What is Dissociation?
Dissociation is an involuntary disconnection between a person’s entire experience. The disconnection interferes with a person’s thoughts, feelings, memories, and behaviors. Typically, someone who dissociates may feel as though they lost a sense of who they are.
Have you ever read a book and then forget what you’ve just read? OR sit in a lecture and lose time?
Dissociation is often common in several people. Common, or mild, examples include mind wandering, hypnosis, or daydreaming.
Significant dissociative symptoms can potentially disrupt every area of mental, emotional, social, and spiritual functioning.
The detached experience is often associated with previous experience of trauma.
- Having flashbacks to traumatic events
- “Blanking out” or being unable to remember anything for a period of time
- Memory loss about certain events, people, information, or time periods
- A distorted or blurred sense of reality
- Feeling disconnected or detached from your emotions
- Feeling that the world around you is unreal and distorted
- Feeling numb or distant from your environment
A dissociative disorder is suggested by the presence of any of these four attributes:
- Derealization: a detachment from or unfamiliarity with the surrounding world. Objects may seem dreamlike or lifeless.

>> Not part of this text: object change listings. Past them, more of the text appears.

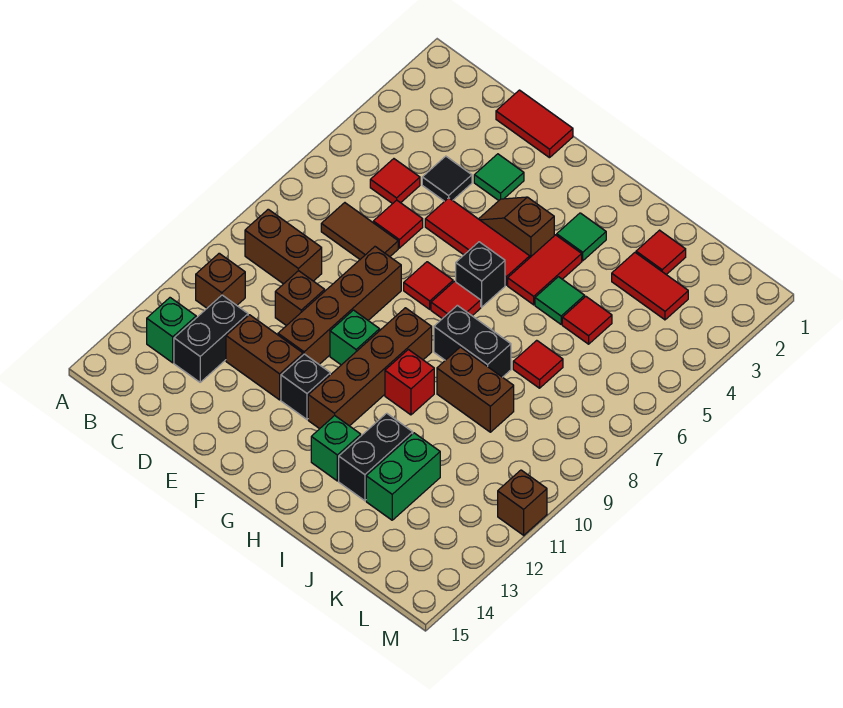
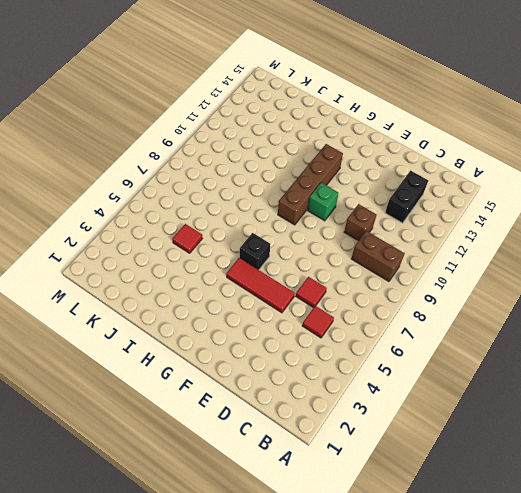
none -> brown brick B11 level 1
none -> green brick B13 level 1
none -> brown tile C7:D7 level 1
none -> red tile D1:E1 level 1

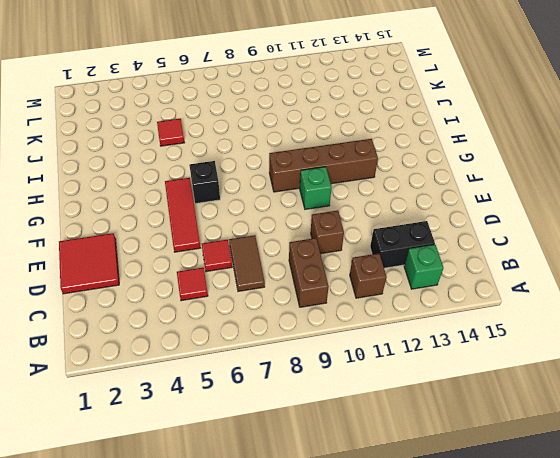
red tile D1:E2 level 1 -> red tile D1:E1 level 1
none -> black tile D4 level 1
none -> brown brick D12:E12 level 1
none -> green tile E3 level 1
none -> brown brick E8:E11 level 1

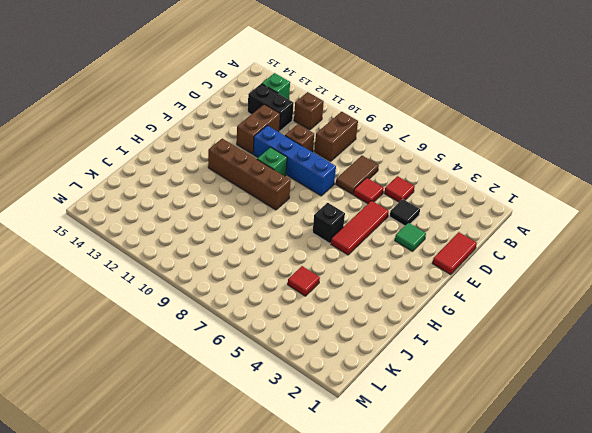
blue brick E8:E11 level 1 -> brown brick E8:E11 level 1
none -> brown slope F4:G4 level 1 top G
none -> red tile F7 level 1
none -> black brick F12 level 1
none -> red tile G7 level 1

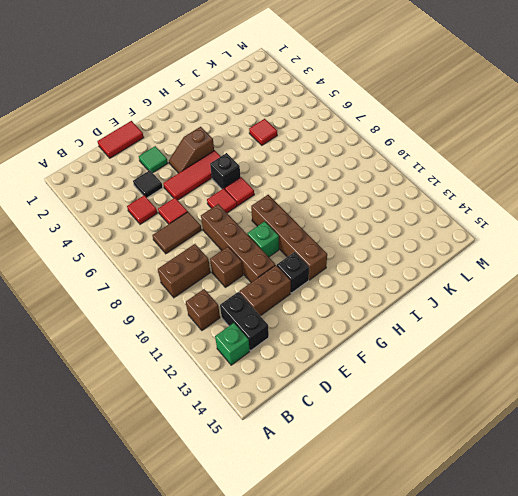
none -> green tile H3 level 1
none -> red tile H4:H5 level 1
none -> black brick H8:I8 level 1
none -> red brick H10 level 1

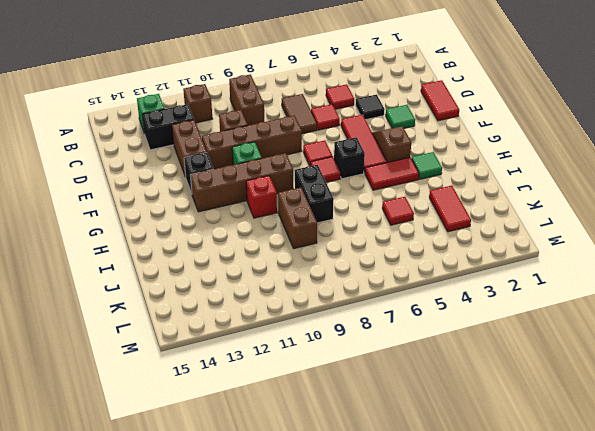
none -> green brick H13 level 1
none -> green tile I5 level 1
none -> black brick I12:I13 level 1
none -> red tile J2 level 1

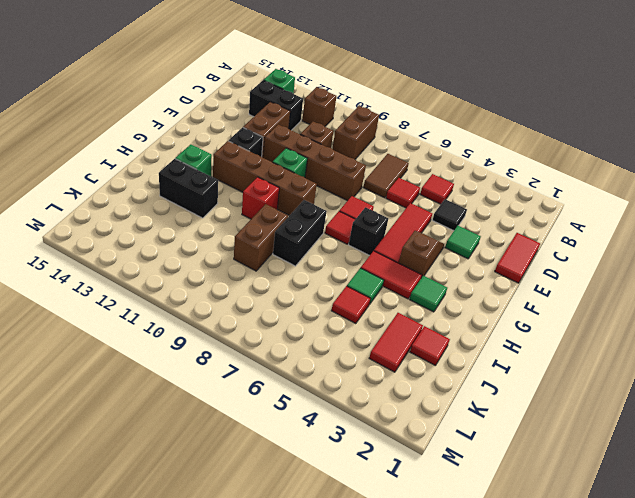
none -> red tile J7 level 1
none -> green brick J12:J13 level 1
none -> brown brick M11 level 1

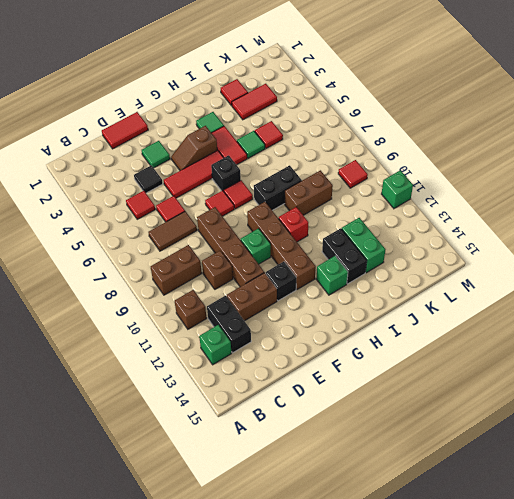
red tile L9 level 1 -> red tile J7 level 1
green brick M11 level 1 -> brown brick M11 level 1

- Identity Confusion/Alteration: a sense of confusion about who you are.
- Depersonalization: A person may feel that their body is unreal. This symptom may include physical or emotional numbness.
- Amnesia: memory loss that can be localized (periods of time can’t be recalled), selective (can remember certain events but not others), or generalized (can’t recall any memory)
How It Develops
The International Society for the Study of Trauma and Dissociation is the leading dissociation society in the world (ISSTD, 2020). Here is an example from their research: “In severe forms of dissociation, someone may think about an event that was tremendously upsetting yet have no feelings about it” (ISSTD, 2020).
During a traumatic experience such as an accident or an abusive environment, dissociation can help a person tolerate what might otherwise be too difficult to handle.
To protect you, your brain will dissociate facts about the event, memory of the experience, or feelings about the circumstance to help you escape overwhelming fear or pain. From a clinical standpoint, it’s impressive, albeit, troubling “defense” mechanism.
This is meant to be an introduction to dissociation and is not meant to replace therapy. There are several resources for the treatment of dissociation.
Dialectal Behavioral Therapy and EMDR (with Cognitive Behavioral Therapy) are the leading techniques in therapy today.